** Problem requirements **
Copy all of the material below exactly.

▬▬▬▬▬▬▬▬▬▬

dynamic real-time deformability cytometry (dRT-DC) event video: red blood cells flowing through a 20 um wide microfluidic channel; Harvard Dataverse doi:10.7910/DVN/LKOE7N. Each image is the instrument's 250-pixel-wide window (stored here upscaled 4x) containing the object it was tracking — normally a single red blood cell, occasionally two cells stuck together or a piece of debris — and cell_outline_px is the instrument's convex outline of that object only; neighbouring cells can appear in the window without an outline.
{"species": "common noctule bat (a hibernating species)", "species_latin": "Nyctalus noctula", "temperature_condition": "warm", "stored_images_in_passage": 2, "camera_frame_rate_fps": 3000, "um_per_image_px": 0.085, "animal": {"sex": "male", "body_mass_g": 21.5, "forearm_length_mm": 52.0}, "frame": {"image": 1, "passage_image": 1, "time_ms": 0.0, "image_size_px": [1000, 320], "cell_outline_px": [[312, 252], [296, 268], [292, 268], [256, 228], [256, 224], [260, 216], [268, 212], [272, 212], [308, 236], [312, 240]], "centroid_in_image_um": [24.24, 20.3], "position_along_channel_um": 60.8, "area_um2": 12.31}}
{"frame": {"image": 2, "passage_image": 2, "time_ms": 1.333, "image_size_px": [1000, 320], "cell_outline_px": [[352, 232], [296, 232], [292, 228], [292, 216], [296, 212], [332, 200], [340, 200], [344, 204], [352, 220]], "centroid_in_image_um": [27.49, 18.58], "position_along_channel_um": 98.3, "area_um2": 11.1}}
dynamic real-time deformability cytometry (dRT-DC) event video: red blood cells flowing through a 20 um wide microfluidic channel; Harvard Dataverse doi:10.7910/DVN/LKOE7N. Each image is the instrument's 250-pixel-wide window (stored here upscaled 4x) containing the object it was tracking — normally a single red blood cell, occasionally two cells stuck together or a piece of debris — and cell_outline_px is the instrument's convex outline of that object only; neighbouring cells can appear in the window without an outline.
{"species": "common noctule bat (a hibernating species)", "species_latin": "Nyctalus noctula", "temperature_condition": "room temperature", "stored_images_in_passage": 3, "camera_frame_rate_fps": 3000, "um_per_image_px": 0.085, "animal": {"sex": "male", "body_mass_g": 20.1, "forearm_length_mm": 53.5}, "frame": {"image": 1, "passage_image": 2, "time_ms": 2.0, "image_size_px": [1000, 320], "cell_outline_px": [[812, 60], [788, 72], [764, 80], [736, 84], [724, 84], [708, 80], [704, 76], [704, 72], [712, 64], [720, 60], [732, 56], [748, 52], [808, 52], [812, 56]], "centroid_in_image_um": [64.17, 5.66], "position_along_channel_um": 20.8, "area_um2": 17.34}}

▬▬▬▬▬▬▬▬▬▬

** Answer to this problem **
dynamic real-time deformability cytometry (dRT-DC) event video: red blood cells flowing through a 20 um wide microfluidic channel; Harvard Dataverse doi:10.7910/DVN/LKOE7N. Each image is the instrument's 250-pixel-wide window (stored here upscaled 4x) containing the object it was tracking — normally a single red blood cell, occasionally two cells stuck together or a piece of debris — and cell_outline_px is the instrument's convex outline of that object only; neighbouring cells can appear in the window without an outline.
{"species": "common noctule bat (a hibernating species)", "species_latin": "Nyctalus noctula", "temperature_condition": "warm", "stored_images_in_passage": 2, "camera_frame_rate_fps": 3000, "um_per_image_px": 0.085, "animal": {"sex": "male", "body_mass_g": 21.5, "forearm_length_mm": 52.0}, "frame": {"image": 1, "passage_image": 1, "time_ms": 0.0, "image_size_px": [1000, 320], "cell_outline_px": [[312, 252], [296, 268], [292, 268], [256, 228], [256, 224], [260, 216], [268, 212], [272, 212], [308, 236], [312, 240]], "centroid_in_image_um": [24.24, 20.3], "position_along_channel_um": 60.8, "area_um2": 12.31}}
{"frame": {"image": 2, "passage_image": 2, "time_ms": 1.333, "image_size_px": [1000, 320], "cell_outline_px": [[352, 232], [296, 232], [292, 228], [292, 216], [296, 212], [332, 200], [340, 200], [344, 204], [352, 220]], "centroid_in_image_um": [27.49, 18.58], "position_along_channel_um": 98.3, "area_um2": 11.1}}
dynamic real-time deformability cytometry (dRT-DC) event video: red blood cells flowing through a 20 um wide microfluidic channel; Harvard Dataverse doi:10.7910/DVN/LKOE7N. Each image is the instrument's 250-pixel-wide window (stored here upscaled 4x) containing the object it was tracking — normally a single red blood cell, occasionally two cells stuck together or a piece of debris — and cell_outline_px is the instrument's convex outline of that object only; neighbouring cells can appear in the window without an outline.
{"species": "common noctule bat (a hibernating species)", "species_latin": "Nyctalus noctula", "temperature_condition": "room temperature", "stored_images_in_passage": 3, "camera_frame_rate_fps": 3000, "um_per_image_px": 0.085, "animal": {"sex": "male", "body_mass_g": 20.1, "forearm_length_mm": 53.5}, "frame": {"image": 1, "passage_image": 2, "time_ms": 2.0, "image_size_px": [1000, 320], "cell_outline_px": [[812, 60], [788, 72], [764, 80], [736, 84], [724, 84], [708, 80], [704, 76], [704, 72], [712, 64], [720, 60], [732, 56], [748, 52], [808, 52], [812, 56]], "centroid_in_image_um": [64.17, 5.66], "position_along_channel_um": 20.8, "area_um2": 17.34}}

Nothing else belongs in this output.